Congress Passes Bill to Avert Cuts, Extend Cap Exceptions Process
Yesterday,
the House and Senate passed legislation to bring the nation back from the
"fiscal cliff" that includes 5 important provisions for physical
therapists. The bill has been sent to President Obama for his signature.
The American
Taxpayer Relief Act of 2012 (HR 8) freezes the Medicare conversion factor for
2013 at the 2012 level, averting a 26.5% cut to physical therapists and other
providers under the physician fee schedule, and continues the 1.0 GPCI work
value floor through 2013. The legislation also extends the current 2-tier
therapy cap exceptions process ($1,900 automatic KX modifier process, $3,700
manual medical review, and application of the therapy cap to hospital outpatient
department) for 1 year. Additionally, in a provision that APTA has called "unjustified,
capricious, and poor public policy," the bill applies the multiple procedure payment reduction (MPPR) to therapy services at 50%, up from 20%
for office settings and 25% for facility settings, beginning April 1. APTA estimates
the application of a 50% MPPR policy will reduce payments by approximately 6-7%.
This reduction will be partially offset by a 4% increase that resulted from the
Centers for Medicare and Medicaid Services' (CMS) use of new survey data of
practice expenses conducted by APTA. Coupled together, APTA expects the net
overall decrease for outpatient therapy services to be between 2%-3% beginning
April 1. APTA will update the MPPR calculator on its website in the coming
days. APTA will advocate to stop
the implementation of the MPPR provision.
HR 8 also
postpones sequestration cuts until March 1. Under these cuts Medicare providers
would see a 2% reduction in payment. The National Institutes of Health and
other federal agencies would see reductions of 7%-8%.
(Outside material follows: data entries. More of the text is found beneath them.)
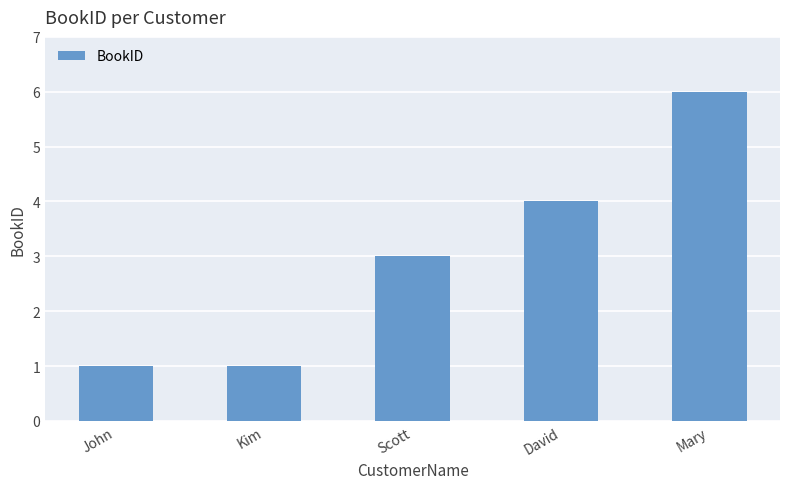

What is the average value?

3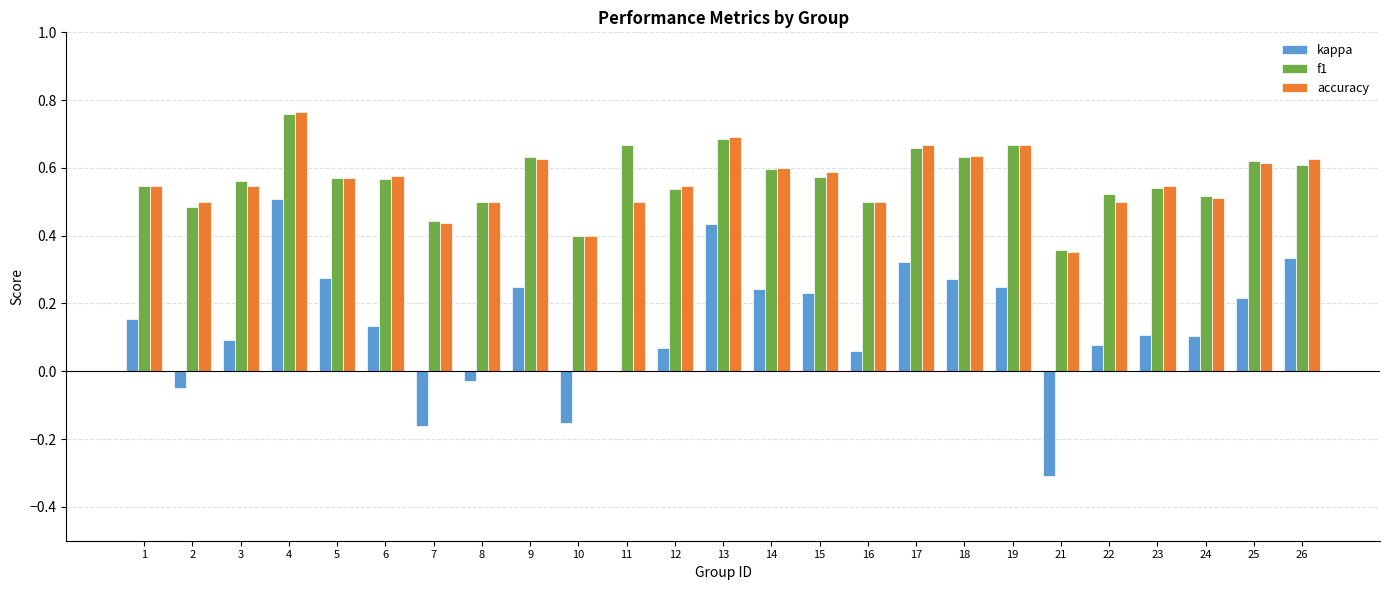

Are the bars grouped side by side (vs. stacked)?

Yes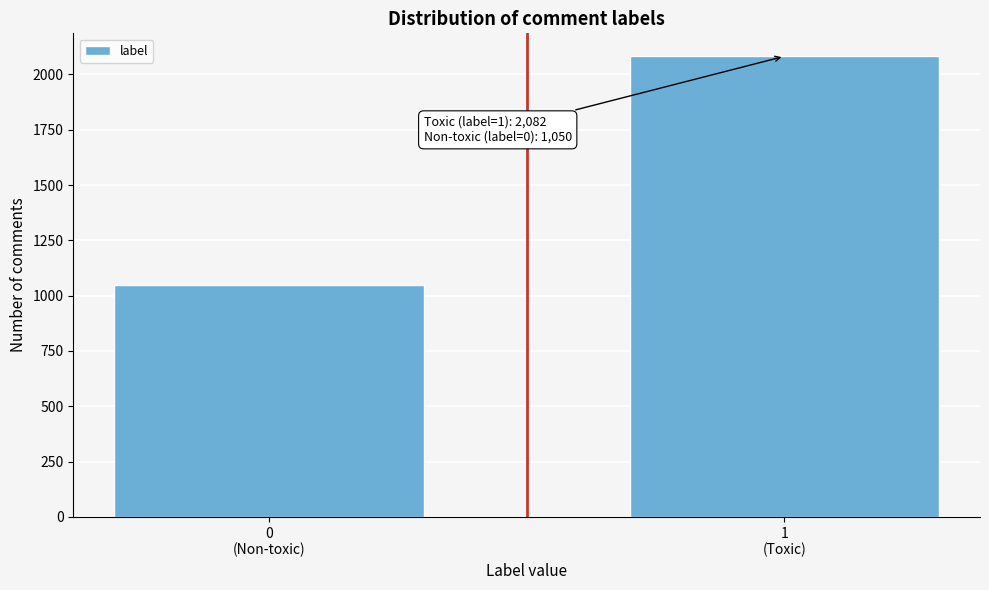

Reading right to left, extract all data points from this chart.

2082	1050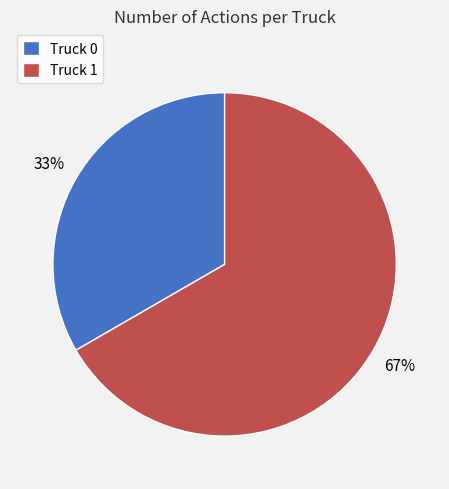

Combined, do Truck 1 and Truck 0 account for over 50%?

Yes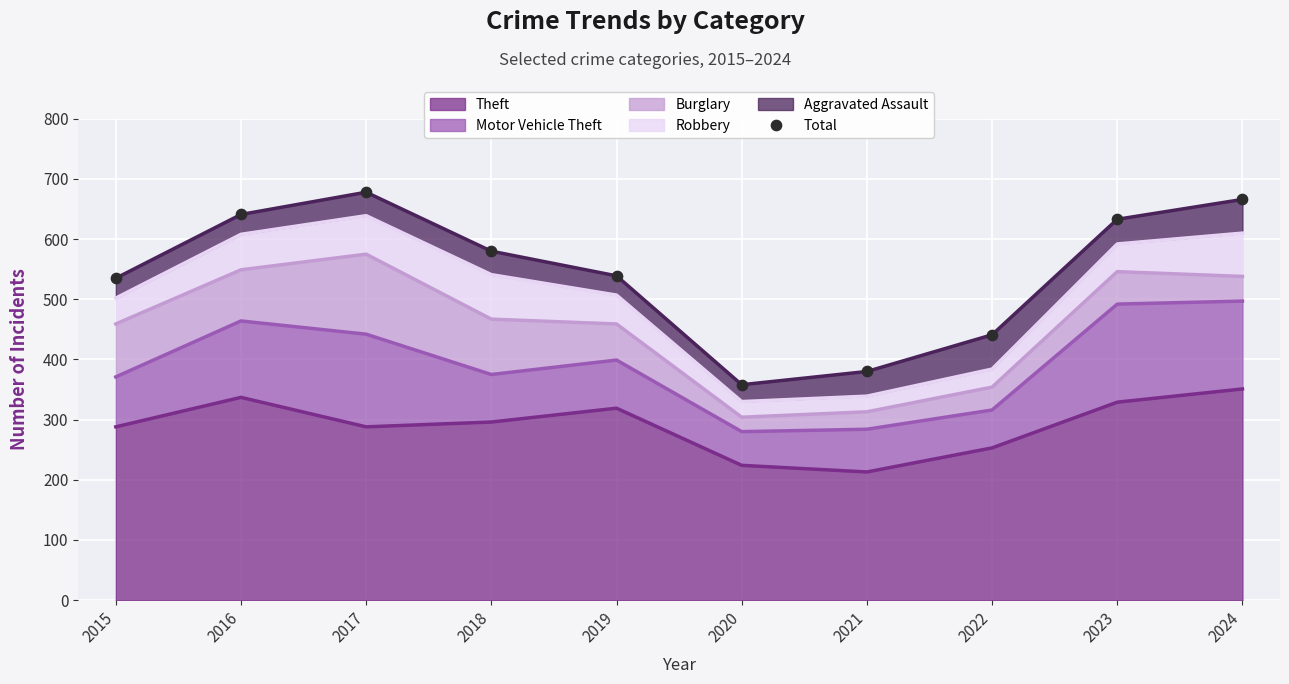

Which has a higher value, 2015 or 2019?

2019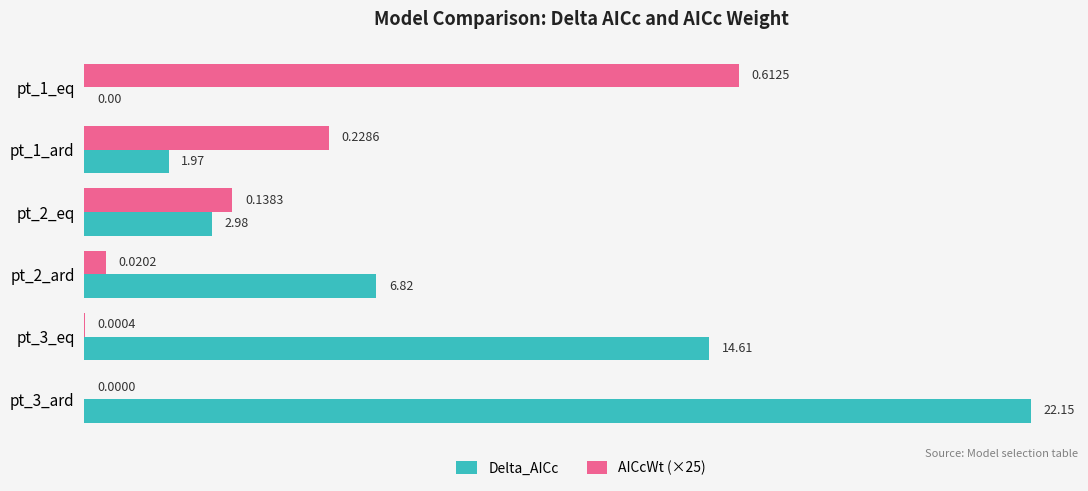

What is the total value across all series at pt_1_ard?

7.7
Read this statement by APTA President Paul
A. Rockar Jr, PT, DPT, MS, on HR 8. A summary of the legislative provisions and offsets (savings) to HR 8 is available
on APTA's website.
Several other policies of
importance to physical therapists went into effect January 1. Under the functional limitations reporting requirement for Medicare Part B
services, physical therapists must include nonpayable G-codes and
modifiers on claim forms to capture data on the beneficiary's functional
limitations at the outset of the therapy episode, at a minimum of every 10th
visit, and at discharge. To
ensure a smooth transition, the Centers for Medicare and Medicaid Services has
set forth a testing period from January 1 until July 1. After July 1 claims
submitted without the appropriate G-codes and modifiers will be returned
unpaid.
In addition,
physical therapists who successfully participate in the Physician Quality Reporting System in 2013 can obtain a 0.5% bonus payment in 2013 and 2014 and will avoid
penalties of 1.5% in 2015.
APTA will continue to provide updates and post resources to
help members comply with 2013 Medicare policies.